Cela est d’autant plus important que nous nous faisons l’hypothèse qu’il y aura des changements, une appréciation grandissante de ces externalités et donc une évolution de la valeur marchande du bien immobilier dans le futur.
Ainsi, si ces nouvelles externalités qui sont mises en évidence dès aujourd’hui ne sont pas prises en compte dans le choix d’investissement, il y a de fortes chances que le bâtiment soit obsolète dans les 10 à 20 ans à venir. C’est l’hypothèse de l’obsolescence accélérée du bâtiment que nous formulons.
Il faut donc les intégrer toutes dès la construction ou pouvoir les intégrer tout au long de la vie du bâtiment. Cela conduit à la notion de bâtiments adaptables, transformables ou évolutifs ou mutables.
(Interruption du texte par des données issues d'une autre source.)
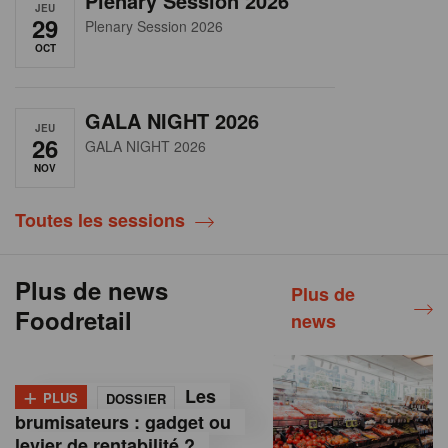
Plenary Session 2026
JEU
29
Plenary Session 2026
OCT
GALA NIGHT 2026
JEU
26
GALA NIGHT 2026
NOV
Toutes les sessions
Plus de news
Plus de
Foodretail
news
+
Les
PLUS
DOSSIER
brumisateurs : gadget ou
levier de rentabilité ?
2/ Investir pour des bâtiments vertueux et adaptables
Sans prendre de risque, nous pouvons prévoir que l’énergie grise et son corollaire le carbone gris du bâtiment - axe central de la prochaine réglementation 2020 - rentrent immédiatement en ligne de compte. Rappelons que cette énergie grise représente en moyenne quelque 60 années d’énergie d’exploitation avec l’inconvénient majeur que le carbone est largué en une seule fois à la construction. Dès lors, cela donne une valeur plus importante au bâtiment neuf doté d’une énergie grise-construction maitrisée et au maintien de la valeur d’usage du bâtiment tout au long de son cycle de vie, cycle de vie que l’on va chercher à prolonger au maximum.
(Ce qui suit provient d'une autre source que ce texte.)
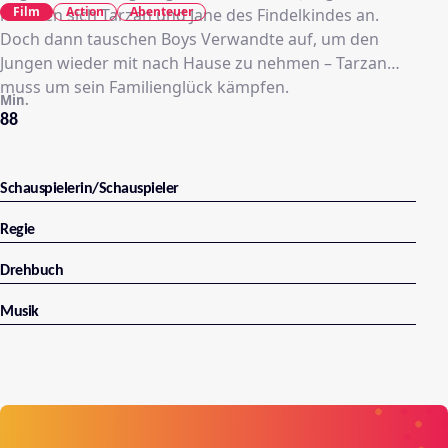
Film
Action
Abenteuer
nehmen sich Tarzan und Jane des Findelkindes an.
Doch dann tauschen Boys Verwandte auf, um den
Jungen wieder mit nach Hause zu nehmen – Tarzan
muss um sein Familienglück kämpfen.
Min.
88
Schauspielerin/Schauspieler
Regie
Drehbuch
Musik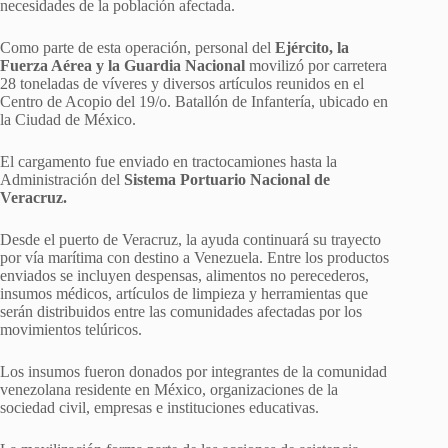
necesidades de la población afectada.
Como parte de esta operación, personal del
Ejército, la
Fuerza Aérea y la Guardia Nacional
movilizó por carretera
28 toneladas de víveres y diversos artículos reunidos en el
Centro de Acopio del 19/o. Batallón de Infantería, ubicado en
la Ciudad de México.
El cargamento fue enviado en tractocamiones hasta la
Administración del
Sistema Portuario Nacional de
Veracruz.
Desde el puerto de Veracruz, la ayuda continuará su trayecto
por vía marítima con destino a Venezuela. Entre los productos
enviados se incluyen despensas, alimentos no perecederos,
insumos médicos, artículos de limpieza y herramientas que
serán distribuidos entre las comunidades afectadas por los
movimientos telúricos.
Los insumos fueron donados por integrantes de la comunidad
venezolana residente en México, organizaciones de la
sociedad civil, empresas e instituciones educativas.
La question du maintien dans le temps de l’utilité d’usage du bâtiment va donc se poser sérieusement.
Prenons l’exemple du tertiaire que nous séparons volontairement du résidentiel. Comment évolueront les bureaux avec le télétravail, avec le management par projet, avec la révolution numérique ? Comment s’effectuera l’activité de commerce, l’activité de production artisanale avec l’arrivée de l’impression 3D ? Le tertiaire est voué à intégrer rapidement ses nouvelles externalités et c’est sans doute lui qui va contaminer le logement !
Le logement ne sera pas en reste avec la volonté de se doter de plus de mixité ; ce qui sera bien utile à l’essor du BEPOS et du TEPOS en assurant une meilleure autoconsommation. Il devra de plus en plus s’adapter aux modes de vie des occupants à leur évolution sociétale et à leur vieillissement (adaptabilité pour les services au 3ème Age). Un même bâtiment résidentiel pourra même devenir non résidentiel en fonction des évolutions du quartier. Cela pourrait conduire à le concevoir tout ou partie avec les hauteurs sous-plafonds de 3 mètres au lieu de 2.50 mètres (afin de pouvoir le transformer en bureaux par exemple).
Ainsi progressivement ces externalités qui ont peu de valeur marchande aujourd’hui vont être prises en compte par le marché et devenir les indicateurs marchands du Bâtiment Responsable. Nous allons sortir progressivement du seul « dictat réglementaire » en lui adjoignant la valorisation par le marché ; bref, le passage de « l’obligatoire au souhaité ».